* **EXTRAIT DE PAGE**

⟨

La piste de l’ambassade américaine

La bâche suspecte juchée sur le toit de l’ambassade américaine à Paris est un moyen connu, qui avait été dénoncé par le blog Zone d’intérêt, rappelle Libération. Installée entre 2004 et 2005, ce trompe-l’œil cache un système d’écoutes comme il en existe 80 dans le monde, détaille sur BFMTV Jean-Marc Manach, journaliste spécialiste du renseignement. Il faut dire que l’ambassade américaine est idéalement située pour réaliser ce type d’écoutes, place de la Concorde à Paris, à quelques centaines de mètres de l’Elysée, de l’Assemblée nationale et de nombreuses autres ambassades.

La piste des téléphones portables non sécurisés

Selon Libération, Nicolas Sarkozy, mais aussi Jean-Pierre Jouyet alors secrétaire d’Etat aux Affaires européennes et Pierre Lellouche, secrétaire d’Etat au Commerce, ou encore Claude Guéant, alors secrétaire général de l’Elysée, Jean-David Levitte conseiller diplomatique et Bernard Valero porte-parole du ministère des Affaires étrangères auraient été notamment écoutés. Etaient-ils à ce point mal protégés?

Le Monde a retracé l’évolution des pratiques téléphoniques dans les hautes sphères du pouvoir français depuis 2006, date à laquelle le secrétariat de la défense nationale (SGDN) avait prévenu une première fois des risques liés à l’utilisation de terminaux BlackBerry. Un avertissement réitéré formellement dans une note émise à la mi-2007. Car si la société RIM propose effectivement des communications chiffrées, leur contenu hébergé sur des serveurs situé au Canada « est donc facilement accessible pour les agences américaines et canadiennes qui travaillent main dans la main », relève le journal.

⟩

* **TÂCHES À RÉALISER**
1) D'après l'extrait sur les écoutes, entre quelles années la bâche a-t-elle été installée sur le toit de l'ambassade américaine ?
2) Prolongez l'extrait sur les écoutes à partir de sa dernière phrase.
Les lignes qui suivent proviennent d'une autre source.

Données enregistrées
⟨

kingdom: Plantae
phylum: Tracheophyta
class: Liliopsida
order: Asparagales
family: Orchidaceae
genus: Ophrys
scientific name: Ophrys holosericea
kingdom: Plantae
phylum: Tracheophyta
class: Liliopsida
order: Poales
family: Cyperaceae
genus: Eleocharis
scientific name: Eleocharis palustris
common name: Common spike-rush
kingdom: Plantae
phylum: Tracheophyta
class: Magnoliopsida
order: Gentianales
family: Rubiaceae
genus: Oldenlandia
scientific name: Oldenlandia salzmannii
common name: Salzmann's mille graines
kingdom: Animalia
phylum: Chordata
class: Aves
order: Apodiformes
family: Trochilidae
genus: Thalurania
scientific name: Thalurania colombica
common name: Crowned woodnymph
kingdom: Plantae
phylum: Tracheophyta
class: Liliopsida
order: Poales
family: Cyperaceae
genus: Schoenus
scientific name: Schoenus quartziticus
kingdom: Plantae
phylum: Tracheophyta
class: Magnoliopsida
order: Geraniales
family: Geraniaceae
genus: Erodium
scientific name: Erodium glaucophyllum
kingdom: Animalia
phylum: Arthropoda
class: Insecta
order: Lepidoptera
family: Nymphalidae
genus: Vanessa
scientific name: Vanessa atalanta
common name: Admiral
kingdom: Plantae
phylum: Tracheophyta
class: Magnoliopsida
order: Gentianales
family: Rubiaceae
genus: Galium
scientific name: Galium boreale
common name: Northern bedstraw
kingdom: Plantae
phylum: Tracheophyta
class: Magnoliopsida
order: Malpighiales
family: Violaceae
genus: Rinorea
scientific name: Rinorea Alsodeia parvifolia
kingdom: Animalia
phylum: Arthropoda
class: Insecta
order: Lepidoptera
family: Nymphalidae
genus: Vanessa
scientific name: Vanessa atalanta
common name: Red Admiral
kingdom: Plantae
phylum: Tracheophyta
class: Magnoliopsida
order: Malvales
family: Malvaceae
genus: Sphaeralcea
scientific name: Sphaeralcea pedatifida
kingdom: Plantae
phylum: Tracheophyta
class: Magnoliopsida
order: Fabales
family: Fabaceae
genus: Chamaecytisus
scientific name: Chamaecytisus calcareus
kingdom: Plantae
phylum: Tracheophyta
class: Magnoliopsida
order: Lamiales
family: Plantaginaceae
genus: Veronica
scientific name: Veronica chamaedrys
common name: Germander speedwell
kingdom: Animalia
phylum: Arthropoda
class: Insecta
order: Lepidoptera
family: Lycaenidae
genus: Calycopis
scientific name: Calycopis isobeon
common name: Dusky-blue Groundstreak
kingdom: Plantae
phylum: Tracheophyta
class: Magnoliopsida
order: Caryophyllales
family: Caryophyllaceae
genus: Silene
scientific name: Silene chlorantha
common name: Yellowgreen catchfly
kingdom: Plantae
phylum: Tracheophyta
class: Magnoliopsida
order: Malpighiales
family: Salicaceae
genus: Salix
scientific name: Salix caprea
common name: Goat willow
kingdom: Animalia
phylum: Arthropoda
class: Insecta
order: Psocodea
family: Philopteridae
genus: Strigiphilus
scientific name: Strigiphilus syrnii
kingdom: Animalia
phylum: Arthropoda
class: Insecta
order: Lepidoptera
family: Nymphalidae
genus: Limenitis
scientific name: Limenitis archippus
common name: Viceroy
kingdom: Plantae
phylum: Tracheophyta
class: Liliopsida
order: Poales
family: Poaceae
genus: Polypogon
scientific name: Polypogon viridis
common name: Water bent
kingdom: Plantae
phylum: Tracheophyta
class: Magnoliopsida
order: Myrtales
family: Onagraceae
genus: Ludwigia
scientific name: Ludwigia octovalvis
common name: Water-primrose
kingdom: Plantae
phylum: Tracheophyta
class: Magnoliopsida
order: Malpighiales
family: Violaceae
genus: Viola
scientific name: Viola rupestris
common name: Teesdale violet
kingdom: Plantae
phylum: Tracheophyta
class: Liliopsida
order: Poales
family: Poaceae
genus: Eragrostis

⟩

* **RÉSULTATS PAR TÂCHE**
1) Entre 2004 et 2005.

2)
En 2007, Nicolas Sarkozy avait abandonné son BlackBerry au profit d’un autre téléphone mieux sécurisé. Mais pas ses conseillers. Or, si le même cryptage n’est pas respecté d’un bout à l’autre de la chaîne, il ne vaut pour rien, comme nous l’explique Anthony Morel dans Culture Geek. En 2010, le président avait adopté le modèle Teroem de Thales, réputé inviolable. L’Etat en avait commandé 14.000 exemplaires. Problème, relève Jean-François Beuze, expert en cybersécurité interrogé par BFMTV: les bénéficiaires de ce modèle rechignent à l’utiliser tellement il reste peu ergonomique. Peut-être une preuve de ces mauvaises pratiques, les documents Wikileaks rendent compte d’une conversation entre Nicolas Sarkozy et Alain Juppé, alors ministre des Affaires étrangères, datée de 2011.

La piste du « foreign satellite »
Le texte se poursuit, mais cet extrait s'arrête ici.